The alarm bells are ringing. And they are impossible to ignore. Once again, the National Education Assessment (NEA) 2024 has delivered news that is both hopeful and haunting. Our Grade III students are soaring in English and Mathematics; their steady gains a testament to hard work, ambition, and the pull of global excellence. Amidst these triumphs, lies stagnant, frozen in a state of quiet crisis. This is not just a score. It is a reflection of our language, our culture, our identity, struggling to remain alive in the minds of our youngest citizens.
Officials have rightly observed, “This finding underscores the challenge of balancing proficiency in Dzongkha while also meeting global competencies.” But this is not just policy speak. It is a challenge that strikes at the heart of who we are as a nation.
How do we equip our children to thrive in a rapidly globalizing world without letting them drift away from the language that carries our history, values, and soul? What must be done to reconcile these competing imperatives? Do we intensify Dzongkha instruction at the cost of time devoted to English and Mathematics, or do we seek innovative pedagogies that weave cultural literacy seamlessly with global competencies?
Perhaps the answer lies not in choosing one over the other but in reimagining education itself; by crafting learning experiences that celebrate Dzongkha as a living language, while simultaneously fostering the analytical and communicative skills demanded by the 21st century.
The solution demands more than routine effort. It calls for vision, creativity, and unflinching courage.

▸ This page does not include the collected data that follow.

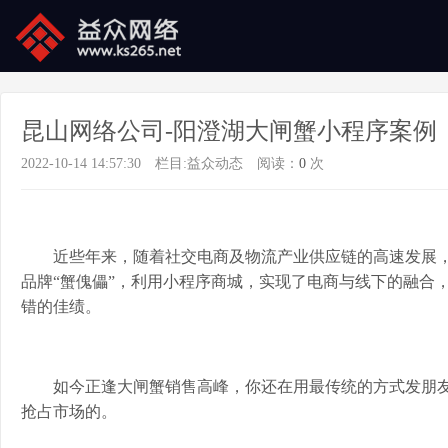
昆山网络公司-阳澄湖大闸蟹小程序案例
2022-10-14 14:57:30
栏目:
益众动态
阅读：
0
次
近些年来，随着社交电商及物流产业供应链的高速发展
品牌
“
蟹傀儡”，利用小程序商城，实现了电商与线下的融合
错的佳绩。
如今正逢大闸蟹销售高峰，
你还在用最传统的方式发朋
抢占市场的。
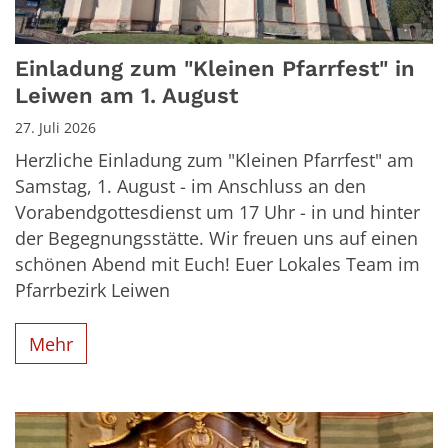
Einladung zum "Kleinen Pfarrfest" in
Leiwen am 1. August
27. Juli 2026
Herzliche Einladung zum "Kleinen Pfarrfest" am
Samstag, 1. August - im Anschluss an den
Vorabendgottesdienst um 17 Uhr - in und hinter
der Begegnungsstätte. Wir freuen uns auf einen
schönen Abend mit Euch! Euer Lokales Team im
Pfarrbezirk Leiwen
Mehr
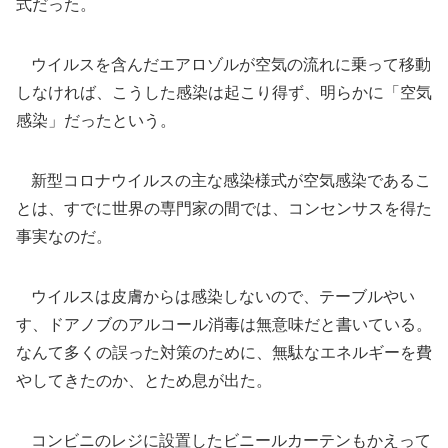
式だった。
ウイルスを含んだエアロゾルが空気の流れに乗って移動
しなければ、こうした感染は起こり得ず、明らかに「空気
感染」だったという。
新型コロナウイルスの主な感染様式が空気感染であるこ
とは、すでに世界の専門家の間では、コンセンサスを得た
事実なのだ。
ウイルスは皮膚からは感染しないので、テーブルやい
す、ドアノブのアルコール消毒は無意味だと書いている。
なんて多くの誤った対策のために、無駄なエネルギーを費
やしてきたのか、とため息が出た。
コンビニのレジに設置したビニールカーテンもかえって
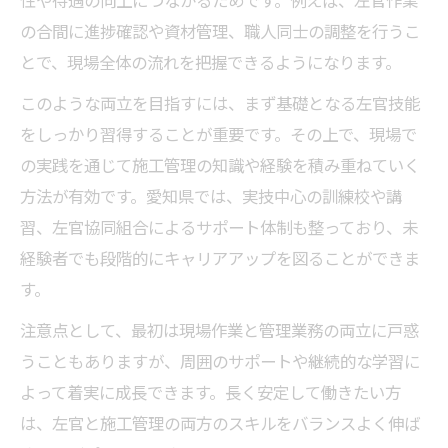
の合間に進捗確認や資材管理、職人同士の調整を行うこ
とで、現場全体の流れを把握できるようになります。
このような両立を目指すには、まず基礎となる左官技能
をしっかり習得することが重要です。その上で、現場で
の実践を通じて施工管理の知識や経験を積み重ねていく
方法が有効です。愛知県では、実技中心の訓練校や講
習、左官協同組合によるサポート体制も整っており、未
経験者でも段階的にキャリアアップを図ることができま
す。
注意点として、最初は現場作業と管理業務の両立に戸惑
うこともありますが、周囲のサポートや継続的な学習に
よって着実に成長できます。長く安定して働きたい方
は、左官と施工管理の両方のスキルをバランスよく伸ば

We must probe deeply, with honesty and rigor, to uncover the barriers that prevent our children from mastering what they ought to know. What unseen forces – be they curricular gaps, teaching methods, societal pressures, or a lack of engagement – are holding them back? Only by identifying these obstacles can we design interventions that are precise, effective, and transformative.
Understanding the reasons behind our students’ limitations is the first, indispensable step toward ensuring that every child is equipped not merely to survive in the world, but to thrive in it – grounded in their heritage while fully prepared for the challenges and opportunities of a rapidly changing global landscape.
Additionally, we need educators who are willing to innovate, policymakers who dare to act boldly, and a society that values both tradition and progress.
The crossroads loom, unforgiving and absolute. One path offers global proficiency, but a future in which our children know the world but forget their own. The other clings to our cultural and linguistic heritage, guarding the essence of Bhutan, yet risks leaving them unarmed against the tides of a fast-moving, unforgiving world. Bhutan cannot choose between survival and relevance.
We must carve a third path; a path where Dzongkha does not merely survive, but thrives, standing shoulder to shoulder with English and Mathematics; one where tradition is not a chain, nor modernity a threat. We must chase a vision – where our children are fluent in the tongue of their ancestors yet fearless in the language of the world. We must act. We must ignite innovation in our classrooms, breathe life into our heritage, and demand that education be both a shield and a sword, one that protects our roots while preparing our children to conquer every horizon.